══ 対象の文章

モノクロ
それは色のない世界。白も黒も灰色も"色"ではあるが、普通の写真が彩度豊かなカラー写真をさす現代ではそういってもいいのではないかと思う。
モノクロは最もシンプルな表現方法で、最初はなんかつまらないと思っていたが、引き算の極み的な感じで驚くほどハマる瞬間がある。
え?でも、カラーで撮って後からモノクロにすればよくない?って言われそうだが、そうではない。
ミラーレスユーザーならば、ファインダーでみたそのままを残したい。撮影している瞬間瞬間で感じたことがぎゅっと詰まっているので、後から加工だなんて無粋。
まぁ、ごちゃごちゃ言っても仕方ないので作例タイムといきましょう!!もちろんいつも通りレタッチの類は一切なしです。
オリンパスのただのモノクロの作例
レンズのシャープさが伝わってきます
マイクロフォーサーズのボケがいかに適切かわかる
これ実は一個上の写真のピント面の等倍拡大。いやぁーここまで映るかって感じですよ。トリミングですら十分使えるレベル。葉脈の一本一本、茎や葉の毛(?)のふさふさ感が伝わるかと思います。

════
══ 提供資料

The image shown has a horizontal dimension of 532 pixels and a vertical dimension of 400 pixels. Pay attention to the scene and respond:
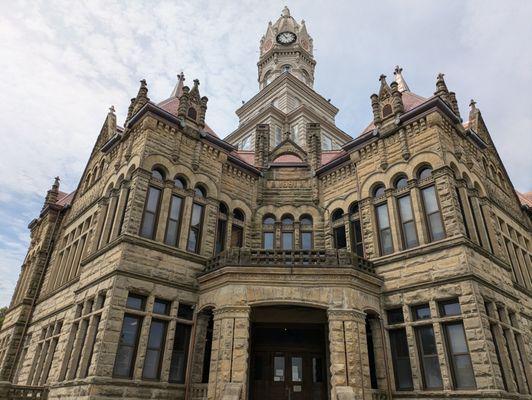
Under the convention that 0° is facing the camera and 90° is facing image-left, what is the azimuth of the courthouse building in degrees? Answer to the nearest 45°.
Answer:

════

問題の内容 →
対象の文章の一部を、「モノクロは最もシンプルな表現」を含む箇所から書き始め、「レタッチの類は一切なしです。」まで書いたところで止めて、一字一句違えずに書き写しなさい。 資料の各行は、ここでは扱わない。

この問題の解答 →
モノクロは最もシンプルな表現方法で、最初はなんかつまらないと思っていたが、引き算の極み的な感じで驚くほどハマる瞬間がある。
え?でも、カラーで撮って後からモノクロにすればよくない?って言われそうだが、そうではない。
ミラーレスユーザーならば、ファインダーでみたそのままを残したい。撮影している瞬間瞬間で感じたことがぎゅっと詰まっているので、後から加工だなんて無粋。
まぁ、ごちゃごちゃ言っても仕方ないので作例タイムといきましょう!!もちろんいつも通りレタッチの類は一切なしです。